Passage to read
● ● ● ●

An LDO (low-dropout) regulator is a type of linear voltage regulator that can maintain a steady output voltage even when the input voltage is only slightly higher than the output. The “low dropout” refers to the small voltage difference needed between input and output for the regulator to work properly, often as low as 200 mV or less in modern designs. This makes LDOs ideal for battery-powered devices and noise-sensitive circuits where every fraction of a volt counts.
How an LDO Regulator Works
At its core, an LDO has three main components: a voltage reference, an error amplifier, and a pass transistor. The pass transistor acts like an adjustable valve that controls how much current flows from the input to the output. The error amplifier constantly compares the actual output voltage (fed back through a resistor divider) to a precise internal reference voltage. If the output dips below the target, the amplifier opens the pass transistor wider, allowing more current through. If the output creeps too high, it tightens the valve.

● ● ● ●

Input data

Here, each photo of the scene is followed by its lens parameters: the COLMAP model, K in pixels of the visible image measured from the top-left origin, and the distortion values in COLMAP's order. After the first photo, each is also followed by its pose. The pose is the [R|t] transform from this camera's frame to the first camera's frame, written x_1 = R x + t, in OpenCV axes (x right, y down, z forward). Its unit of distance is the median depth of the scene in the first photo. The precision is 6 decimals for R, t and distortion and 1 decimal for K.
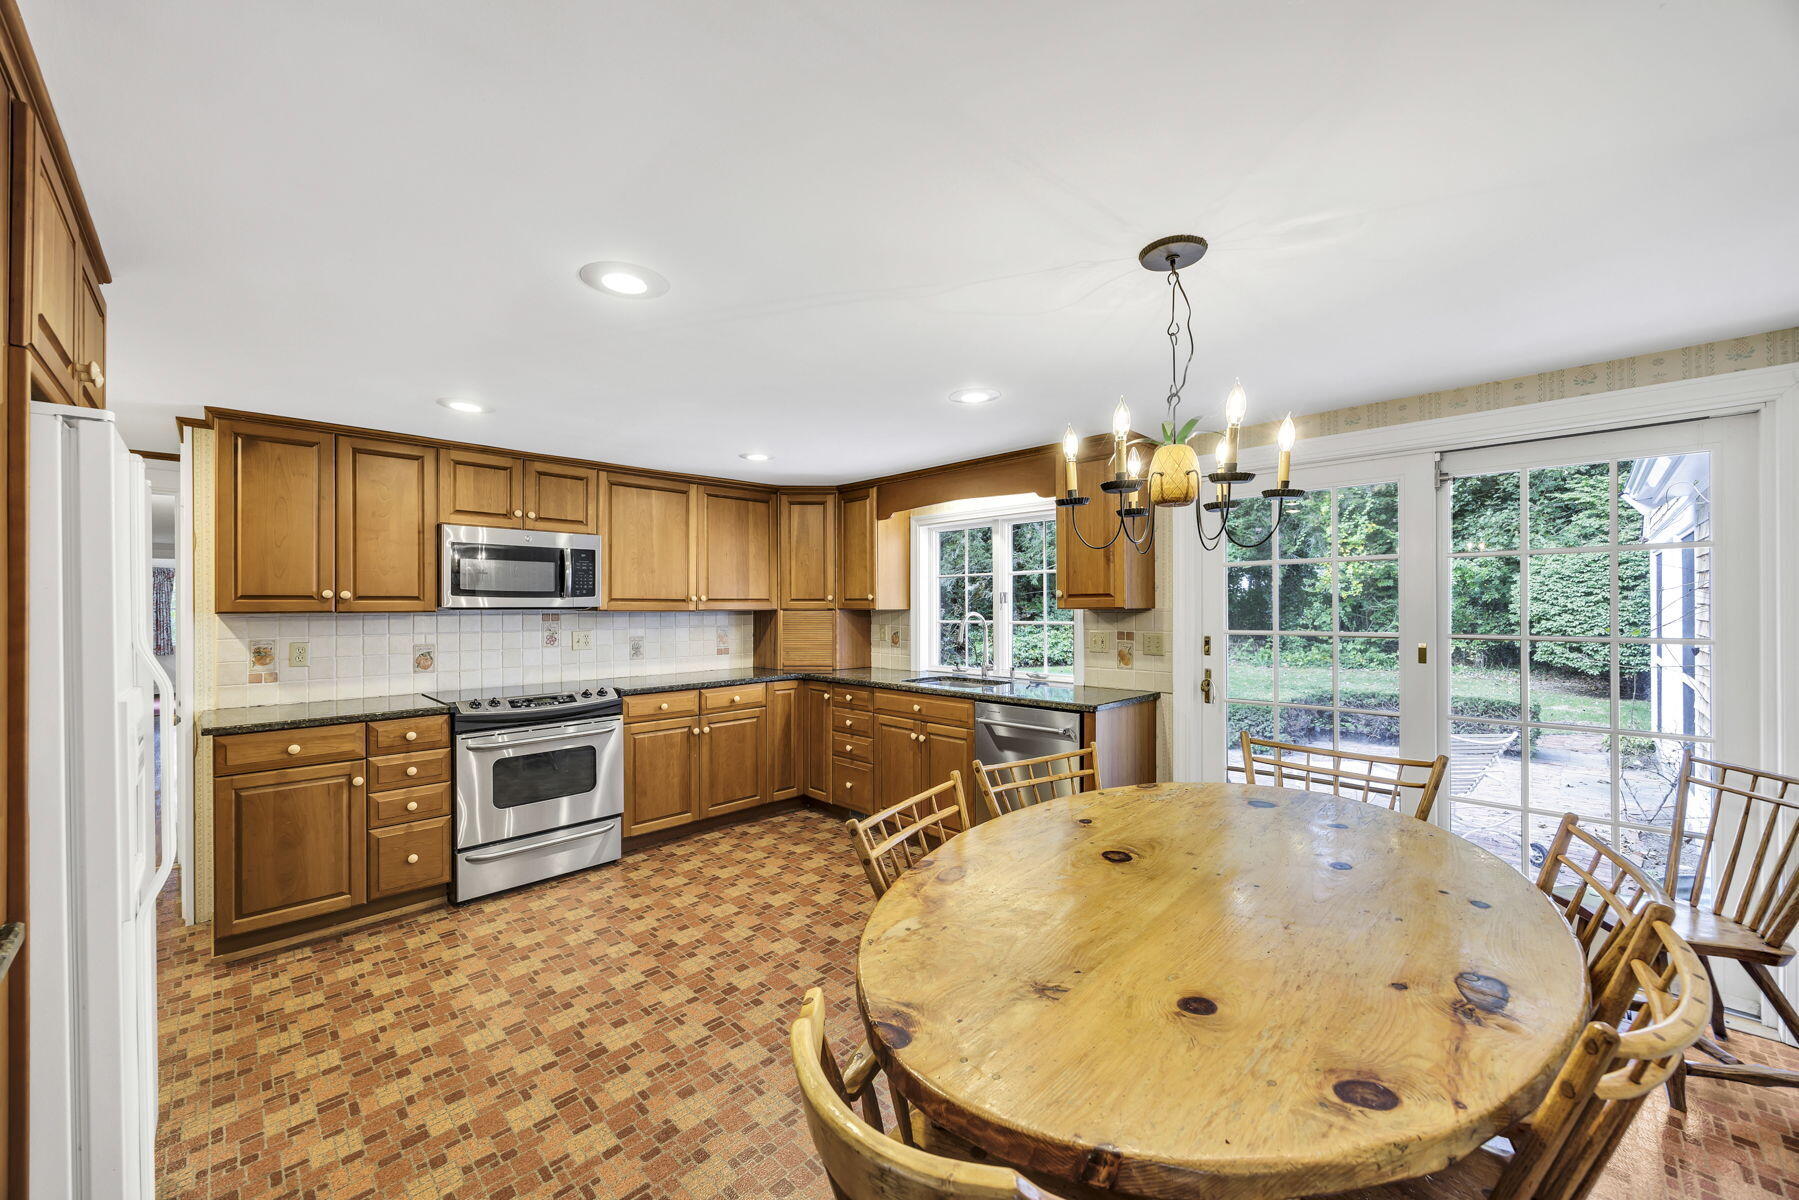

● ● ● ●

Task list
1. Could you retype the passage on LDO regulators from "An LDO (low-dropout)" up to and including "a volt counts."?
2. Can you extend the passage on LDO regulators, starting right after its final sentence?

Answers to the exercises
1.
An LDO (low-dropout) regulator is a type of linear voltage regulator that can maintain a steady output voltage even when the input voltage is only slightly higher than the output. The “low dropout” refers to the small voltage difference needed between input and output for the regulator to work properly, often as low as 200 mV or less in modern designs. This makes LDOs ideal for battery-powered devices and noise-sensitive circuits where every fraction of a volt counts.

2.
This forms a continuous feedback loop that reacts in real time to changes in load current or input voltage. Unlike a switching regulator, which chops the input voltage on and off thousands of times per second, an LDO operates in a purely linear fashion. There’s no switching noise, no high-frequency ripple, and no need for inductors. The tradeoff is that any excess voltage between input and output gets burned off as heat.
What “Dropout Voltage” Actually Means
Dropout voltage is the minimum difference between input and output voltage that the regulator needs to keep working. Once the input drops below this threshold, the LDO can no longer hold the output steady, and the output starts falling with the input. In this “dropout region,” the pass transistor is fully on and behaves like a simple resistor. The dropout voltage is essentially the current multiplied by that resistance.
A practical example: a 3.3 V LDO with a 350 mV dropout at 1 A needs at least 3.65 V on the input. If the input falls below that, regulation is lost. Below roughly 2 V, the device stops functioning entirely. Cutting-edge designs have pushed dropout voltages down to 67 mV, which is especially valuable in battery-powered applications where squeezing every bit of energy from a depleting cell matters.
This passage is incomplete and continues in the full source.